Both the hat and the treatment were expensive,—the treatment more so, because it didn’t last, and the hat at least for a little while did. Impossible to have the treatment more often than very occasionally, as it cost so much, and she accordingly bought a box containing everything belonging to it except the young woman’s finger-tips, and tried to give it to herself at home.

The results were rather unfortunate. She didn’t look like anybody in the very least good. Mrs. Mitcham was secretly much worried. But she persisted, hoping by practice to become clever at it; and it was while she was in the middle of her daily struggles one morning, that Virginia’s second letter arrived.

What was to be done about Chickover? How could she go there with Christopher? Though he swore he would never go near the accursèd spot again, she knew he would if she asked him to. But how painful, how impossible it would be. Stephen was holding out olive-branches, for of course Virginia would never have invited them without his approval; but Stephen’s olive-branches were unpleasant things, she thought, remembering him as she had seen him last, on the day of his horrible accusations. To have met him last like that, and then find him on the doorstep being the pleasant host to Christopher! And Virginia, kept ignorant of everything except the fact of the marriage, bravely trying to do her duty all round, and Mrs. Colquhoun profoundly hostile and disapproving—why should her beloved Chris be exposed to such ordeals?
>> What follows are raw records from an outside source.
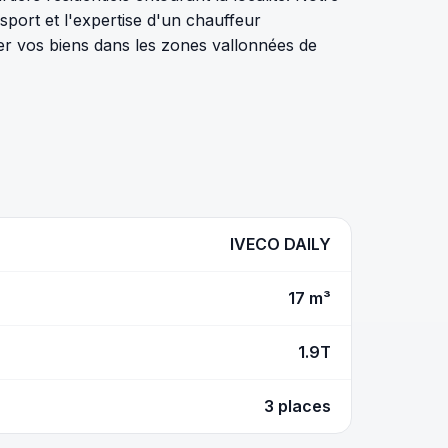
nsport et l'expertise d'un chauffeur
ser vos biens dans les zones vallonnées de
IVECO DAILY
17 m³
1.9T
3 places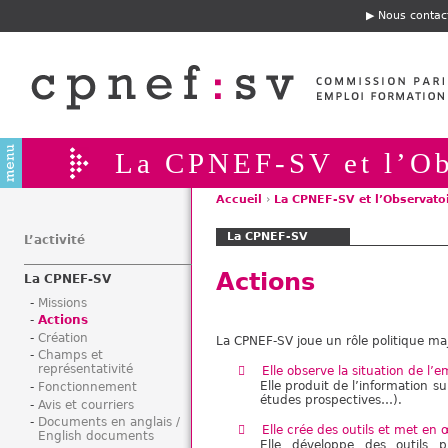
Jump to navigation
Nous contac
E
n
t
ê
t
e
La CPNEF-SV et l’Ob
Accueil
›
La CPNEF-SV et l’Observato
V
La CPNEF-SV
o
L’activité
u
Actions
La CPNEF-SV
s
ê
Missions
Actions
t
Création
La CPNEF-SV joue un rôle politique ma
e
Champs et
s
représentativité
Elle observe la situation de l’e
i
Elle produit de l’information su
Fonctionnement
études prospectives…).
Avis et courriers
c
Documents en anglais /
i
Elle crée des outils et met en 
English documents
Elle développe des outils p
No, he shouldn’t be. But how could she go without him? Such were her feelings for Christopher that the thought of being separated from him even for the shortest possible visit was unbearable to her. Yet how not go? Enmeshed though she was in her obsession, the natural longing of her blood to see Virginia again yet tugged at her heart. If she could see Virginia without the others! But that, she knew, was impossible.

Presently, when she had finished dressing, she went into the drawing-room and looked up trains. Suppose she went on a Monday, and came back on the Wednesday in time for dinner? No; she couldn’t endure being away so long from Christopher. One night would be quite enough for Chickover; there would be the whole afternoon and evening to talk in. No; she couldn’t endure that either. What mightn’t happen to him while she was away? The whole time her heart would be in her mouth. Why not do it in a day? Go the first thing, and come back the last thing?

She looked up trains again. Chickover was so very far away; it took hours to get there. But by leaving Waterloo soon after eight in the morning she could be there by twelve, and the last train from there at seven-twenty would get her back by midnight.

Yes; she would do that. No, she wouldn’t. There was another train at eleven something, getting down at three. It was most important she should look well and happy, and show those doubters and disapprovers what a success her marriage was. She who was so well and happy—surely there couldn’t be anybody in the world more well and happy, except for sometimes being rather tired, which was nothing at all—must look it; and if she had lines and hollows in her face the three would at once jump to every sort of conclusion. The eleven o’clock train would give her time to go to Maria Rome, the Sackville Street lady, for face treatment first. There would still be four solid hours at Chickover. It made the whole thing very expensive, of course, but it was well worth it; for when they saw her so fresh and smooth they couldn’t but feel that it was merely silly to think her marriage had been a mistake, or to insist on measuring age and behaviour by years instead of by appearance. How intensely she wanted to prove her happiness, to triumph in Christopher!

She wrote to Virginia and told her she was coming down alone for the afternoon the following Monday, just to be with her a little by herself; Virginia wouldn’t want to see anybody she didn’t yet know very well in her present state, and she and Christopher—she wrote of him as Christopher, for all other ways of describing him were, she felt, absurd—would come down together later on, after the baby was born and Virginia was up and about again.